Repeat everything in the data exactly except images.

## Material to process
== Segment start ==
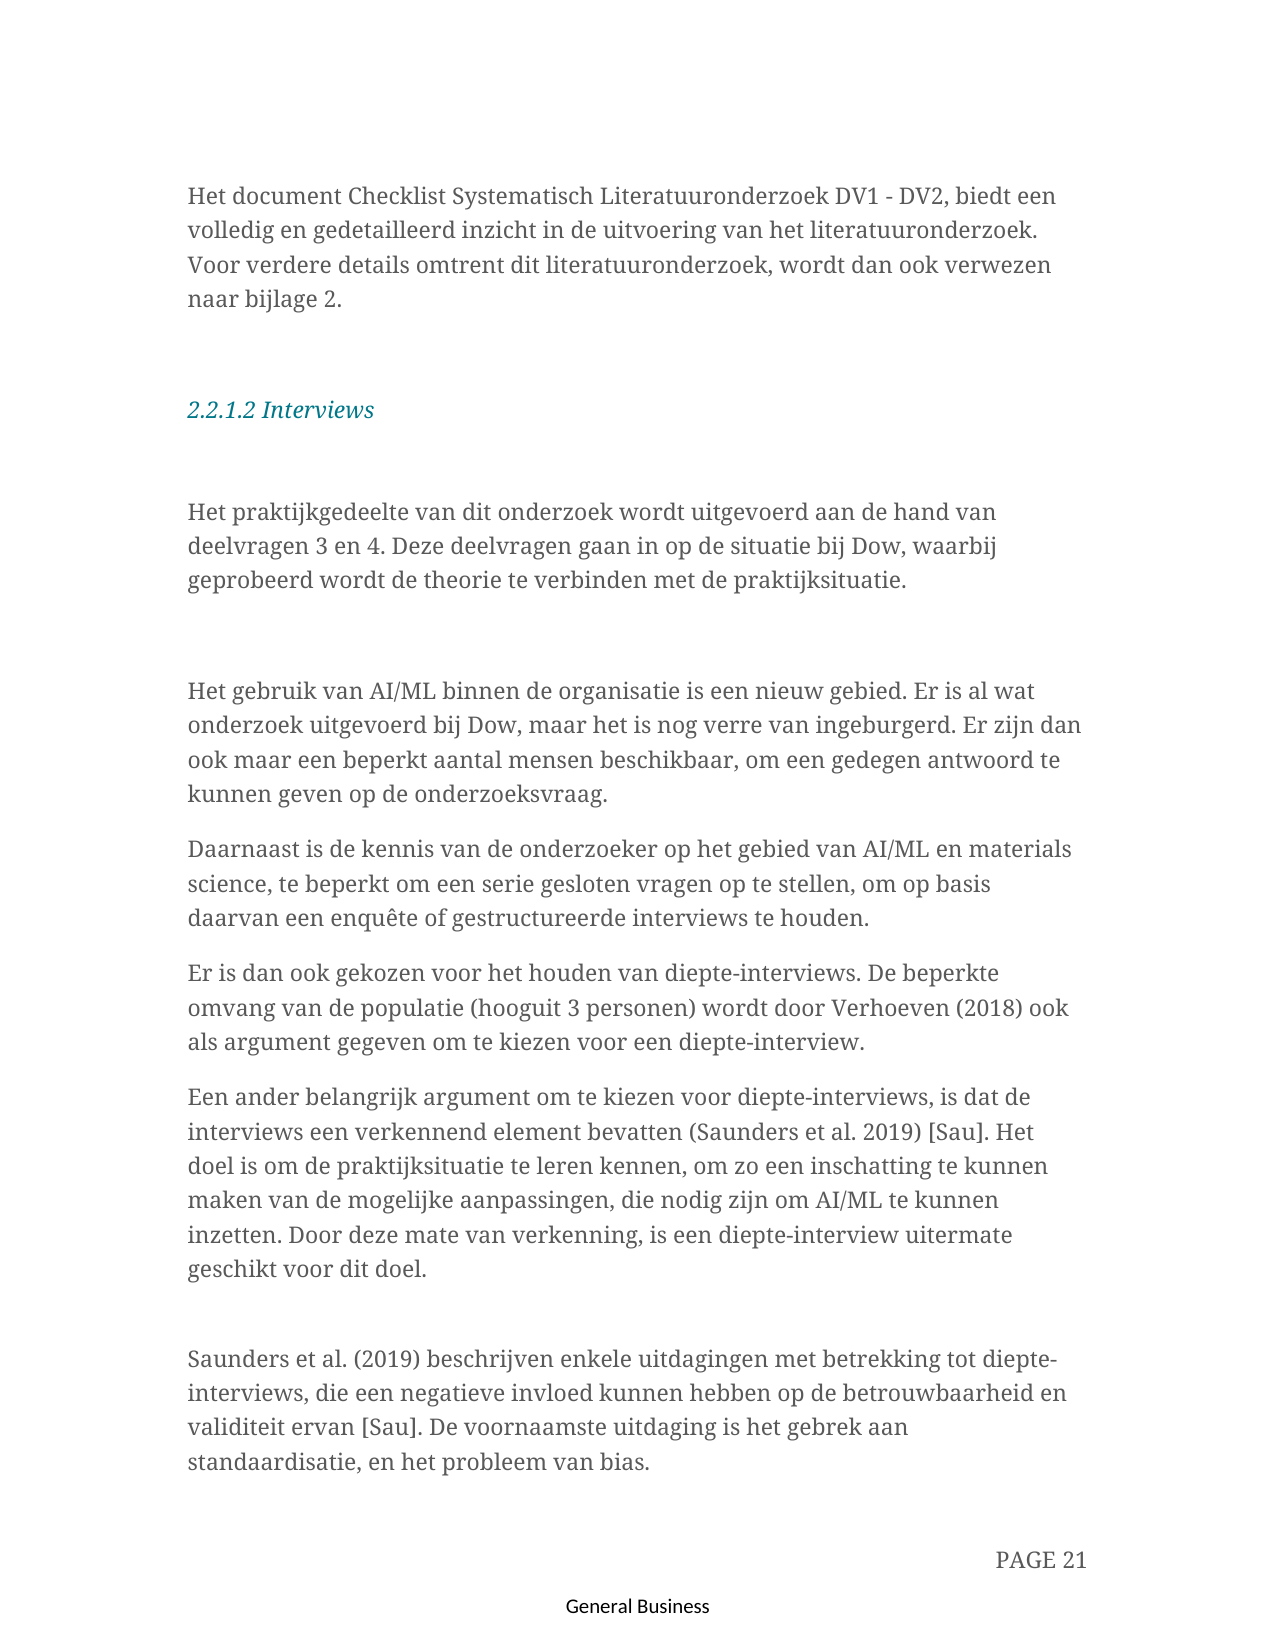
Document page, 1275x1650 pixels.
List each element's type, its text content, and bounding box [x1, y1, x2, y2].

text Daarnaast is de kennis van de onderzoeker op het gebied van AI/ML en materials science, te beperkt om een serie gesloten vragen op te stellen, om op basis daarvan een enquête of gestructureerde interviews te houden. [187, 833, 1087, 933]
text Het document Checklist Systematisch Literatuuronderzoek DV1 - DV2, biedt een volledig en gedetailleerd inzicht in de uitvoering van het literatuuronderzoek. Voor verdere details omtrent dit literatuuronderzoek, wordt dan ook verwezen naar bijlage 2. [187, 180, 1087, 314]
text Saunders et al. (2019) beschrijven enkele uitdagingen met betrekking tot diepte-interviews, die een negatieve invloed kunnen hebben op de betrouwbaarheid en validiteit ervan [Sau]. De voornaamste uitdaging is het gebrek aan standaardisatie, en het probleem van bias. [187, 1308, 1087, 1477]
subtitle 2.2.1.2 Interviews [187, 393, 1087, 425]
text Een ander belangrijk argument om te kiezen voor diepte-interviews, is dat de interviews een verkennend element bevatten (Saunders et al. 2019) [Sau]. Het doel is om de praktijksituatie te leren kennen, om zo een inschatting te kunnen maken van de mogelijke aanpassingen, die nodig zijn om AI/ML te kunnen inzetten. Door deze mate van verkenning, is een diepte-interview uitermate geschikt voor dit doel. [187, 1081, 1087, 1284]
text Er is dan ook gekozen voor het houden van diepte-interviews. De beperkte omvang van de populatie (hooguit 3 personen) wordt door Verhoeven (2018) ook als argument gegeven om te kiezen voor een diepte-interview. [187, 957, 1087, 1057]
text Het gebruik van AI/ML binnen de organisatie is een nieuw gebied. Er is al wat onderzoek uitgevoerd bij Dow, maar het is nog verre van ingeburgerd. Er zijn dan ook maar een beperkt aantal mensen beschikbaar, om een gedegen antwoord te kunnen geven op de onderzoeksvraag. [187, 675, 1087, 809]
text Het praktijkgedeelte van dit onderzoek wordt uitgevoerd aan de hand van deelvragen 3 en 4. Deze deelvragen gaan in op de situatie bij Dow, waarbij geprobeerd wordt de theorie te verbinden met de praktijksituatie. [187, 496, 1087, 596]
== Segment end ==
## Answer space
Document page, 1275x1650 pixels.
List each element's type, its text content, and bounding box [x1, y1, x2, y2].

text Daarnaast is de kennis van de onderzoeker op het gebied van AI/ML en materials science, te beperkt om een serie gesloten vragen op te stellen, om op basis daarvan een enquête of gestructureerde interviews te houden. [187, 833, 1087, 933]
text Het document Checklist Systematisch Literatuuronderzoek DV1 - DV2, biedt een volledig en gedetailleerd inzicht in de uitvoering van het literatuuronderzoek. Voor verdere details omtrent dit literatuuronderzoek, wordt dan ook verwezen naar bijlage 2. [187, 180, 1087, 314]
text Saunders et al. (2019) beschrijven enkele uitdagingen met betrekking tot diepte-interviews, die een negatieve invloed kunnen hebben op de betrouwbaarheid en validiteit ervan [Sau]. De voornaamste uitdaging is het gebrek aan standaardisatie, en het probleem van bias. [187, 1308, 1087, 1477]
subtitle 2.2.1.2 Interviews [187, 393, 1087, 425]
text Een ander belangrijk argument om te kiezen voor diepte-interviews, is dat de interviews een verkennend element bevatten (Saunders et al. 2019) [Sau]. Het doel is om de praktijksituatie te leren kennen, om zo een inschatting te kunnen maken van de mogelijke aanpassingen, die nodig zijn om AI/ML te kunnen inzetten. Door deze mate van verkenning, is een diepte-interview uitermate geschikt voor dit doel. [187, 1081, 1087, 1284]
text Er is dan ook gekozen voor het houden van diepte-interviews. De beperkte omvang van de populatie (hooguit 3 personen) wordt door Verhoeven (2018) ook als argument gegeven om te kiezen voor een diepte-interview. [187, 957, 1087, 1057]
text Het gebruik van AI/ML binnen de organisatie is een nieuw gebied. Er is al wat onderzoek uitgevoerd bij Dow, maar het is nog verre van ingeburgerd. Er zijn dan ook maar een beperkt aantal mensen beschikbaar, om een gedegen antwoord te kunnen geven op de onderzoeksvraag. [187, 675, 1087, 809]
text Het praktijkgedeelte van dit onderzoek wordt uitgevoerd aan de hand van deelvragen 3 en 4. Deze deelvragen gaan in op de situatie bij Dow, waarbij geprobeerd wordt de theorie te verbinden met de praktijksituatie. [187, 496, 1087, 596]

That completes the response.